Steps to register on DynDNS.


----------



## shaikhu (Nov 15, 2011)

*Re: IPSec VPN on ASA5510 using DynDNS*

The VPN worked with the DynDNS setup. I have configured a remote access VPN on my Firewall ASA5510. Everything worked fine and I can successfully connect through the VPN. The problem is I cannot ping or connect to any of my internal network resources. I tried to add a new NAT route from outside to my internal servers using the defined pool but due to a new ASA version there are many changes I see in the NAT routes and I cannot understand how to resolve this problem. My ASA Version is 8.4(2) and ASDM version is 6.4(5)106. 

Could someone help me in this please? Its urgent.


----------



## TheCyberMan (Jun 25, 2011)

*Re: IPSec VPN on ASA5510 using DynDNS*

Internal resources or services may need to be forwarded by NAT policies and also forwareded by using firewall rules so the route defined by the NAT policy can be used to connect from vpn remote station to internal servers and to remote station if neccessary.

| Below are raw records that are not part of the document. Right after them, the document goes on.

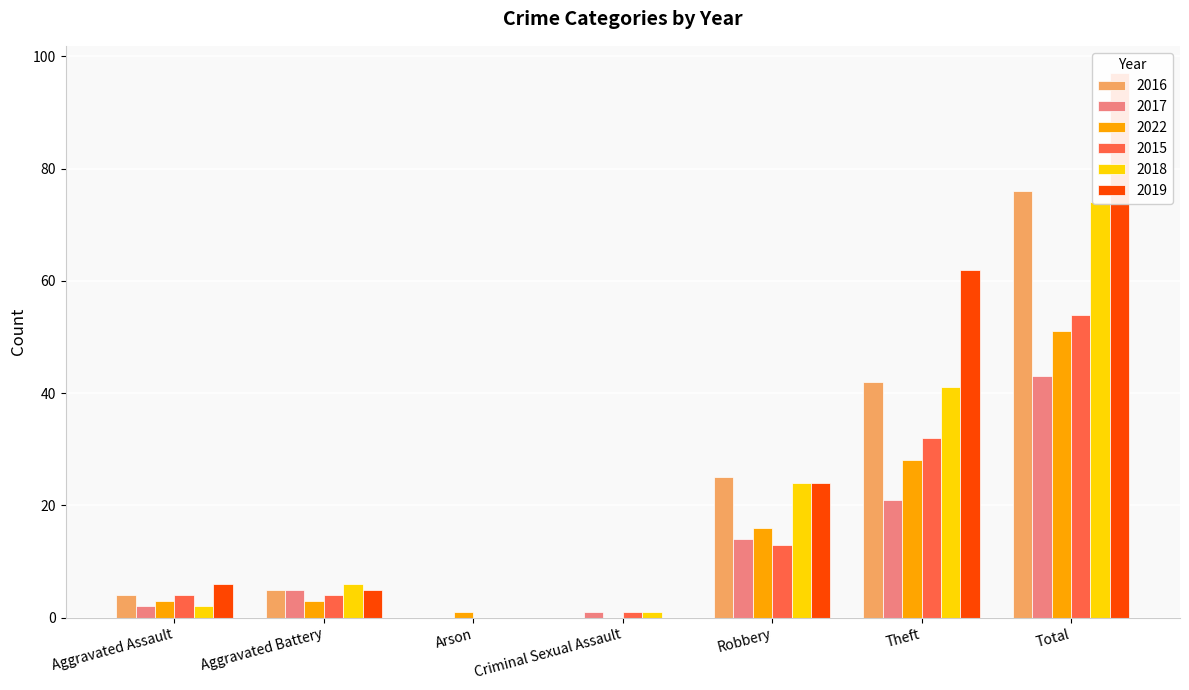

At which label is 2016 closest to 38?

Theft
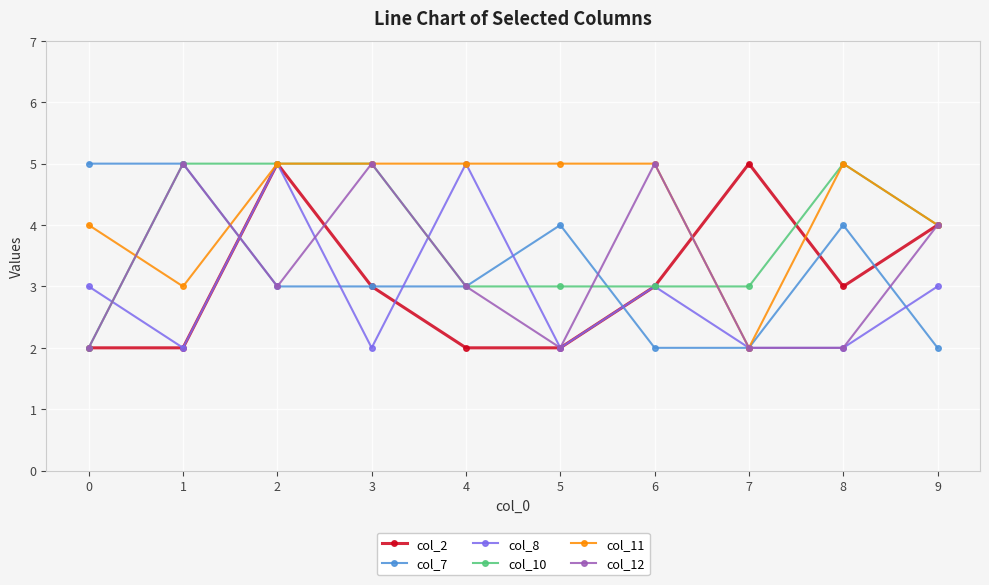

What are all the series names shown in the legend?

col_2, col_7, col_8, col_10, col_11, col_12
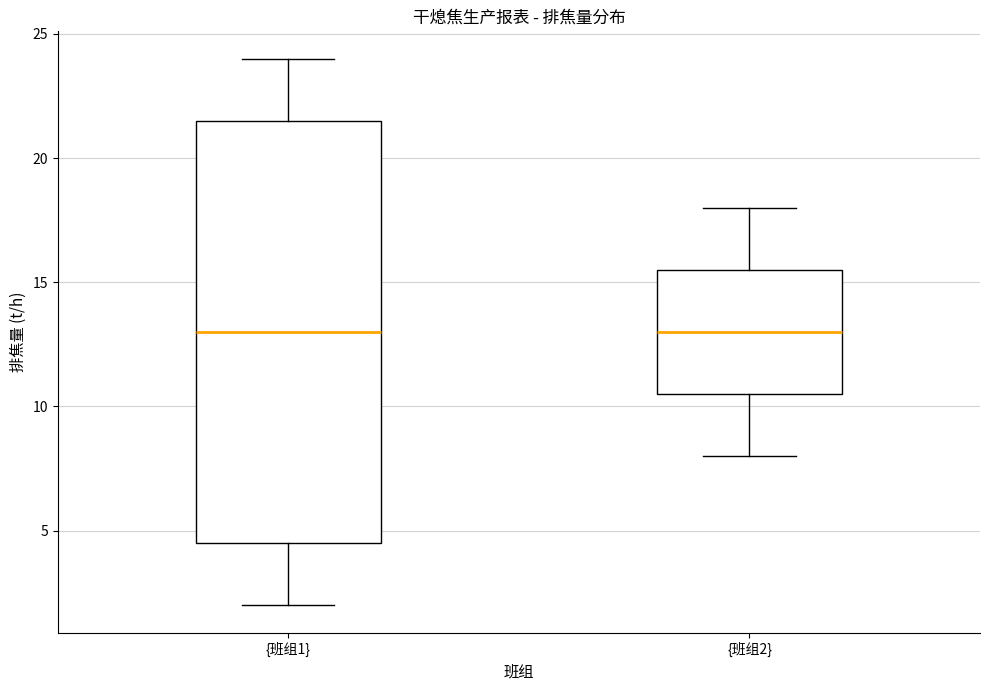

Reading left to right, transcribe this box plot: for each box, give where its median line is, the range the box spans, and where its two whiskers end, as read against the y-axis. The values are not printed on the chart, so give them approximately, as read against the axis.

{班组1}: median 13.0, box 4.5 to 21.5, whiskers 2.0 to 24.0
{班组2}: median 13.0, box 10.5 to 15.5, whiskers 8.0 to 18.0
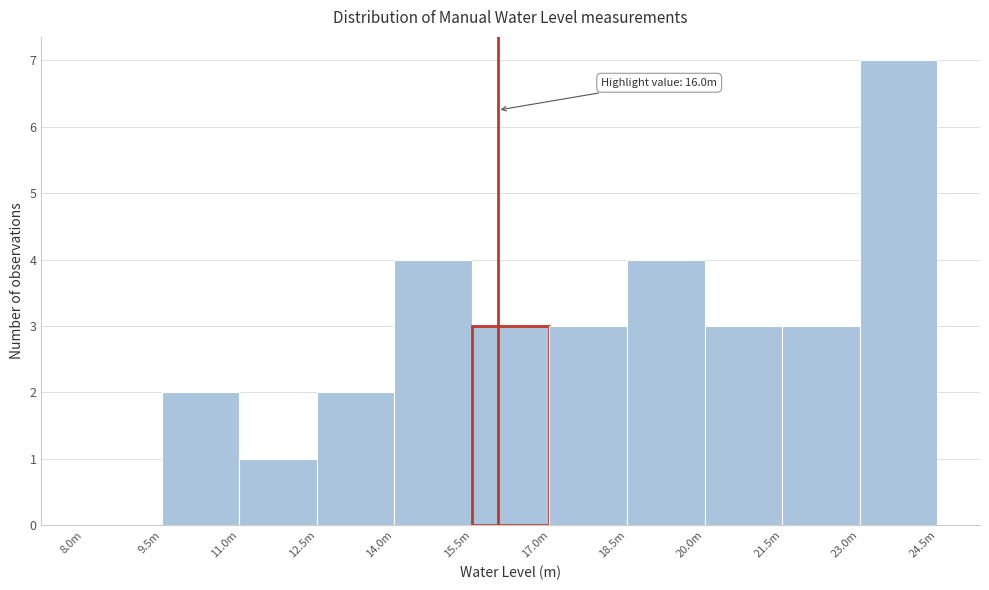

Reading left to right, extract all data points from this chart.

8.0m=0	9.5m=2	11.0m=1	12.5m=2	14.0m=4	15.5m=3	17.0m=3	18.5m=4	20.0m=3	21.5m=3	23.0m=7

A rule of thumb if you create a NAT policy it will need an accompanying firewall rule as well otherwise the route will not work.


----------



## shaikhu (Nov 15, 2011)

*Re: IPSec VPN on ASA5510 using DynDNS*

added the NAT route using the below link but no difference still cannot connect to internal resources.

How to configure a basic remote access VPN on a Cisco ASA with 8.3.1 code - YouTube


----------



## TheCyberMan (Jun 25, 2011)

*Re: IPSec VPN on ASA5510 using DynDNS*

Hi i think your next step should be to contact cisco as they will be able to walk you thru the process step by step at your pace to resolve your issue.


----------



## shaikhu (Nov 15, 2011)

*Re: IPSec VPN on ASA5510 using DynDNS*

got it working. Enabled the IPsec over NAT-T under the IKE Parameters using the ASDM and now i can ping the internal network.


----------



## TheCyberMan (Jun 25, 2011)

*Re: IPSec VPN on ASA5510 using DynDNS*

Can you also connect to the network now from remote vpn?


----------



## shaikhu (Nov 15, 2011)

*Re: IPSec VPN on ASA5510 using DynDNS*

Yes it is all working fine just by that single check mark.


----------



## TheCyberMan (Jun 25, 2011)

*Re: IPSec VPN on ASA5510 using DynDNS*

Thank you for posting back glad it is all working now i'll mark this one as solved.


----------



## pwright7 (Nov 24, 2015)

*Re: IPSec VPN on ASA5510 using DynDNS*



shaikhu said:


> Yes it is all working fine just by that single check mark.


Hi, I have a cisco 5520 and i would like to create a remote acccess vpn with dyndns how can i do that?

Thanks


----------